Material for this task:
+ + + +

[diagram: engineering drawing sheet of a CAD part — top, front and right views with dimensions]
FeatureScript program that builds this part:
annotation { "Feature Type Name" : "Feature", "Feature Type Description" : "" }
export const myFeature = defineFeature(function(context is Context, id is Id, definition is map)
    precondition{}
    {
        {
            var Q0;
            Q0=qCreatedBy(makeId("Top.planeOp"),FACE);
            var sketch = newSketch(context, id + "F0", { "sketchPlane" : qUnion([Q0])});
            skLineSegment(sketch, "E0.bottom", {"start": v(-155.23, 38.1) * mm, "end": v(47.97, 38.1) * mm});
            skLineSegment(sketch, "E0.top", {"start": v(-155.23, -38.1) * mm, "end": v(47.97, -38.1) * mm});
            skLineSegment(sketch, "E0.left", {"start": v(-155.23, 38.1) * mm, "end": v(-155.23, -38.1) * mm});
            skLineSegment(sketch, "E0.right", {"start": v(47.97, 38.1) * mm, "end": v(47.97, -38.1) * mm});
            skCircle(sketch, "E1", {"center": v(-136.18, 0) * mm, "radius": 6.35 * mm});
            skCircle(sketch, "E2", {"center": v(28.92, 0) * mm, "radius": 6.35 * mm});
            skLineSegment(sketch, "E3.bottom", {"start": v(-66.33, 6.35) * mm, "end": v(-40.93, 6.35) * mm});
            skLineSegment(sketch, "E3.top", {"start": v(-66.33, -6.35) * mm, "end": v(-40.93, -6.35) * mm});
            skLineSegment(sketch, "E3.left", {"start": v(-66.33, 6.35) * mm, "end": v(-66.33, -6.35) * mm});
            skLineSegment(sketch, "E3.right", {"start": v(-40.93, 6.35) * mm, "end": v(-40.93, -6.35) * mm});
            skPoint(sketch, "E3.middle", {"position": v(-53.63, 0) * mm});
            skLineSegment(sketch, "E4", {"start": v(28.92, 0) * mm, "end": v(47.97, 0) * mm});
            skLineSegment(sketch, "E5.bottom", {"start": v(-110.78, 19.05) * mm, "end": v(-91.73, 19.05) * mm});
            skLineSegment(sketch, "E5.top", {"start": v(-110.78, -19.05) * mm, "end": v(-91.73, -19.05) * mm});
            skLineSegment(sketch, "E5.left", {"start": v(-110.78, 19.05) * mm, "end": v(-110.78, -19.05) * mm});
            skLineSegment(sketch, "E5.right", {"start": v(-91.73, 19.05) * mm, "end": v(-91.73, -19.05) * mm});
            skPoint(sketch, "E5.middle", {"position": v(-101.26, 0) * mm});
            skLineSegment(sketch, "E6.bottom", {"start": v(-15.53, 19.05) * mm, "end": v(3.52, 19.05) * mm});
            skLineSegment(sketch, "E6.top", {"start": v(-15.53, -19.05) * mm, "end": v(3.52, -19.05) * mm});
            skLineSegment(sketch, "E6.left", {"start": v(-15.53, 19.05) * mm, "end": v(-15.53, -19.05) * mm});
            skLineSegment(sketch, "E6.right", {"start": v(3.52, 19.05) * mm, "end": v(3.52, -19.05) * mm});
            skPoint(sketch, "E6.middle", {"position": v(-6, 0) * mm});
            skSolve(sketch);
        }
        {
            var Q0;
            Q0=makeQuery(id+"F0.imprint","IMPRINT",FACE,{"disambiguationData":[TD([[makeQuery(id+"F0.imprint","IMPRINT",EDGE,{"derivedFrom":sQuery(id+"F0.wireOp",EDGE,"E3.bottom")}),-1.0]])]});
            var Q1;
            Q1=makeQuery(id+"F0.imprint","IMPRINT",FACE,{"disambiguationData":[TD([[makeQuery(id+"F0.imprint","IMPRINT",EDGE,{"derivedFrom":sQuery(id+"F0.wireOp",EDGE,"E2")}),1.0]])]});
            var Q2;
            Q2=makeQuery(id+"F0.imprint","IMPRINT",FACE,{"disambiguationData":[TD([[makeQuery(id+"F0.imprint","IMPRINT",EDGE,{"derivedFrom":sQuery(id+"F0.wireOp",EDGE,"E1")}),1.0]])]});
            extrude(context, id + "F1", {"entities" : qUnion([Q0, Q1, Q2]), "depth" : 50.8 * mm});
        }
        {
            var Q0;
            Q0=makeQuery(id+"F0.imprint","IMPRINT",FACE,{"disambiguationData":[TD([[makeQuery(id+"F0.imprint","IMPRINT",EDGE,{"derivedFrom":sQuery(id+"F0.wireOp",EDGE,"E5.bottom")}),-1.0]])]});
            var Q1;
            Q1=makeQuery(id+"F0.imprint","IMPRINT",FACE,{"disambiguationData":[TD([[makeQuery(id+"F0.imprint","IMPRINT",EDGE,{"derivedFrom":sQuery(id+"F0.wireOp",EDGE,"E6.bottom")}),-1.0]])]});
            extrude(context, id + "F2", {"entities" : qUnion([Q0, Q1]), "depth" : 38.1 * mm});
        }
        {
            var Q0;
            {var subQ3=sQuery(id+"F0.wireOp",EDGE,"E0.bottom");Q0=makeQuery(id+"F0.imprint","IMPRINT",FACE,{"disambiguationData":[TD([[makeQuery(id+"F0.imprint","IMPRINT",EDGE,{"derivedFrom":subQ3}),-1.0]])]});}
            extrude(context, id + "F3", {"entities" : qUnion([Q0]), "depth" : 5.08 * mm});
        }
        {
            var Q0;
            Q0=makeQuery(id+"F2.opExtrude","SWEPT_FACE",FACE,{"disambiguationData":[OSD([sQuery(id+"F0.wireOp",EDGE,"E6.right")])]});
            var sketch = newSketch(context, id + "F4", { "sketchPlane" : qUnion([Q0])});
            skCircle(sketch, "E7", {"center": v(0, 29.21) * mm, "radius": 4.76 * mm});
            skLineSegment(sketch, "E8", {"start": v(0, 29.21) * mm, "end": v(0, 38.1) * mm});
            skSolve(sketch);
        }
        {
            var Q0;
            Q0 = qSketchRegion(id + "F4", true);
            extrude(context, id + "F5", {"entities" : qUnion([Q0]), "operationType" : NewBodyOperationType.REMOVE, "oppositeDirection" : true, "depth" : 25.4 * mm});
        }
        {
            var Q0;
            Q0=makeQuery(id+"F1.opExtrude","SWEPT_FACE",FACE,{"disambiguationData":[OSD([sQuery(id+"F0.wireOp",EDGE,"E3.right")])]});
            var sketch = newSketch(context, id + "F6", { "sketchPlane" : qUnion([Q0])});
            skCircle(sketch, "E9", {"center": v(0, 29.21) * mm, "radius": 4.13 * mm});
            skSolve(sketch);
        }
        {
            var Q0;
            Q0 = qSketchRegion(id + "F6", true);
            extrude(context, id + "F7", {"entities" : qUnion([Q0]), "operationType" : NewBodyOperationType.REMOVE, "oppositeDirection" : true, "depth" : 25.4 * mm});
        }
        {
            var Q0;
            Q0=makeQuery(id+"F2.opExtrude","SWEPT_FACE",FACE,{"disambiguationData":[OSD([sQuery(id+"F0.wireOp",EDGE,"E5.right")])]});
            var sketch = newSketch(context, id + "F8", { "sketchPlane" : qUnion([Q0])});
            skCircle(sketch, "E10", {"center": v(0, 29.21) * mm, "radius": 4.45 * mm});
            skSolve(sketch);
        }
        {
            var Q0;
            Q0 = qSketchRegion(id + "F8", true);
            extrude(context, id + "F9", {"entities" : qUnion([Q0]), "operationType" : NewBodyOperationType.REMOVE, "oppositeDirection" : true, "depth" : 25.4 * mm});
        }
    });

+ + + +

What to work on:
Can you reproduce every one of the entries above verbatim, character for character?

The answer:
[diagram: engineering drawing sheet of a CAD part — top, front and right views with dimensions]
FeatureScript program that builds this part:
annotation { "Feature Type Name" : "Feature", "Feature Type Description" : "" }
export const myFeature = defineFeature(function(context is Context, id is Id, definition is map)
    precondition{}
    {
        {
            var Q0;
            Q0=qCreatedBy(makeId("Top.planeOp"),FACE);
            var sketch = newSketch(context, id + "F0", { "sketchPlane" : qUnion([Q0])});
            skLineSegment(sketch, "E0.bottom", {"start": v(-155.23, 38.1) * mm, "end": v(47.97, 38.1) * mm});
            skLineSegment(sketch, "E0.top", {"start": v(-155.23, -38.1) * mm, "end": v(47.97, -38.1) * mm});
            skLineSegment(sketch, "E0.left", {"start": v(-155.23, 38.1) * mm, "end": v(-155.23, -38.1) * mm});
            skLineSegment(sketch, "E0.right", {"start": v(47.97, 38.1) * mm, "end": v(47.97, -38.1) * mm});
            skCircle(sketch, "E1", {"center": v(-136.18, 0) * mm, "radius": 6.35 * mm});
            skCircle(sketch, "E2", {"center": v(28.92, 0) * mm, "radius": 6.35 * mm});
            skLineSegment(sketch, "E3.bottom", {"start": v(-66.33, 6.35) * mm, "end": v(-40.93, 6.35) * mm});
            skLineSegment(sketch, "E3.top", {"start": v(-66.33, -6.35) * mm, "end": v(-40.93, -6.35) * mm});
            skLineSegment(sketch, "E3.left", {"start": v(-66.33, 6.35) * mm, "end": v(-66.33, -6.35) * mm});
            skLineSegment(sketch, "E3.right", {"start": v(-40.93, 6.35) * mm, "end": v(-40.93, -6.35) * mm});
            skPoint(sketch, "E3.middle", {"position": v(-53.63, 0) * mm});
            skLineSegment(sketch, "E4", {"start": v(28.92, 0) * mm, "end": v(47.97, 0) * mm});
            skLineSegment(sketch, "E5.bottom", {"start": v(-110.78, 19.05) * mm, "end": v(-91.73, 19.05) * mm});
            skLineSegment(sketch, "E5.top", {"start": v(-110.78, -19.05) * mm, "end": v(-91.73, -19.05) * mm});
            skLineSegment(sketch, "E5.left", {"start": v(-110.78, 19.05) * mm, "end": v(-110.78, -19.05) * mm});
            skLineSegment(sketch, "E5.right", {"start": v(-91.73, 19.05) * mm, "end": v(-91.73, -19.05) * mm});
            skPoint(sketch, "E5.middle", {"position": v(-101.26, 0) * mm});
            skLineSegment(sketch, "E6.bottom", {"start": v(-15.53, 19.05) * mm, "end": v(3.52, 19.05) * mm});
            skLineSegment(sketch, "E6.top", {"start": v(-15.53, -19.05) * mm, "end": v(3.52, -19.05) * mm});
            skLineSegment(sketch, "E6.left", {"start": v(-15.53, 19.05) * mm, "end": v(-15.53, -19.05) * mm});
            skLineSegment(sketch, "E6.right", {"start": v(3.52, 19.05) * mm, "end": v(3.52, -19.05) * mm});
            skPoint(sketch, "E6.middle", {"position": v(-6, 0) * mm});
            skSolve(sketch);
        }
        {
            var Q0;
            Q0=makeQuery(id+"F0.imprint","IMPRINT",FACE,{"disambiguationData":[TD([[makeQuery(id+"F0.imprint","IMPRINT",EDGE,{"derivedFrom":sQuery(id+"F0.wireOp",EDGE,"E3.bottom")}),-1.0]])]});
            var Q1;
            Q1=makeQuery(id+"F0.imprint","IMPRINT",FACE,{"disambiguationData":[TD([[makeQuery(id+"F0.imprint","IMPRINT",EDGE,{"derivedFrom":sQuery(id+"F0.wireOp",EDGE,"E2")}),1.0]])]});
            var Q2;
            Q2=makeQuery(id+"F0.imprint","IMPRINT",FACE,{"disambiguationData":[TD([[makeQuery(id+"F0.imprint","IMPRINT",EDGE,{"derivedFrom":sQuery(id+"F0.wireOp",EDGE,"E1")}),1.0]])]});
            extrude(context, id + "F1", {"entities" : qUnion([Q0, Q1, Q2]), "depth" : 50.8 * mm});
        }
        {
            var Q0;
            Q0=makeQuery(id+"F0.imprint","IMPRINT",FACE,{"disambiguationData":[TD([[makeQuery(id+"F0.imprint","IMPRINT",EDGE,{"derivedFrom":sQuery(id+"F0.wireOp",EDGE,"E5.bottom")}),-1.0]])]});
            var Q1;
            Q1=makeQuery(id+"F0.imprint","IMPRINT",FACE,{"disambiguationData":[TD([[makeQuery(id+"F0.imprint","IMPRINT",EDGE,{"derivedFrom":sQuery(id+"F0.wireOp",EDGE,"E6.bottom")}),-1.0]])]});
            extrude(context, id + "F2", {"entities" : qUnion([Q0, Q1]), "depth" : 38.1 * mm});
        }
        {
            var Q0;
            {var subQ3=sQuery(id+"F0.wireOp",EDGE,"E0.bottom");Q0=makeQuery(id+"F0.imprint","IMPRINT",FACE,{"disambiguationData":[TD([[makeQuery(id+"F0.imprint","IMPRINT",EDGE,{"derivedFrom":subQ3}),-1.0]])]});}
            extrude(context, id + "F3", {"entities" : qUnion([Q0]), "depth" : 5.08 * mm});
        }
        {
            var Q0;
            Q0=makeQuery(id+"F2.opExtrude","SWEPT_FACE",FACE,{"disambiguationData":[OSD([sQuery(id+"F0.wireOp",EDGE,"E6.right")])]});
            var sketch = newSketch(context, id + "F4", { "sketchPlane" : qUnion([Q0])});
            skCircle(sketch, "E7", {"center": v(0, 29.21) * mm, "radius": 4.76 * mm});
            skLineSegment(sketch, "E8", {"start": v(0, 29.21) * mm, "end": v(0, 38.1) * mm});
            skSolve(sketch);
        }
        {
            var Q0;
            Q0 = qSketchRegion(id + "F4", true);
            extrude(context, id + "F5", {"entities" : qUnion([Q0]), "operationType" : NewBodyOperationType.REMOVE, "oppositeDirection" : true, "depth" : 25.4 * mm});
        }
        {
            var Q0;
            Q0=makeQuery(id+"F1.opExtrude","SWEPT_FACE",FACE,{"disambiguationData":[OSD([sQuery(id+"F0.wireOp",EDGE,"E3.right")])]});
            var sketch = newSketch(context, id + "F6", { "sketchPlane" : qUnion([Q0])});
            skCircle(sketch, "E9", {"center": v(0, 29.21) * mm, "radius": 4.13 * mm});
            skSolve(sketch);
        }
        {
            var Q0;
            Q0 = qSketchRegion(id + "F6", true);
            extrude(context, id + "F7", {"entities" : qUnion([Q0]), "operationType" : NewBodyOperationType.REMOVE, "oppositeDirection" : true, "depth" : 25.4 * mm});
        }
        {
            var Q0;
            Q0=makeQuery(id+"F2.opExtrude","SWEPT_FACE",FACE,{"disambiguationData":[OSD([sQuery(id+"F0.wireOp",EDGE,"E5.right")])]});
            var sketch = newSketch(context, id + "F8", { "sketchPlane" : qUnion([Q0])});
            skCircle(sketch, "E10", {"center": v(0, 29.21) * mm, "radius": 4.45 * mm});
            skSolve(sketch);
        }
        {
            var Q0;
            Q0 = qSketchRegion(id + "F8", true);
            extrude(context, id + "F9", {"entities" : qUnion([Q0]), "operationType" : NewBodyOperationType.REMOVE, "oppositeDirection" : true, "depth" : 25.4 * mm});
        }
    });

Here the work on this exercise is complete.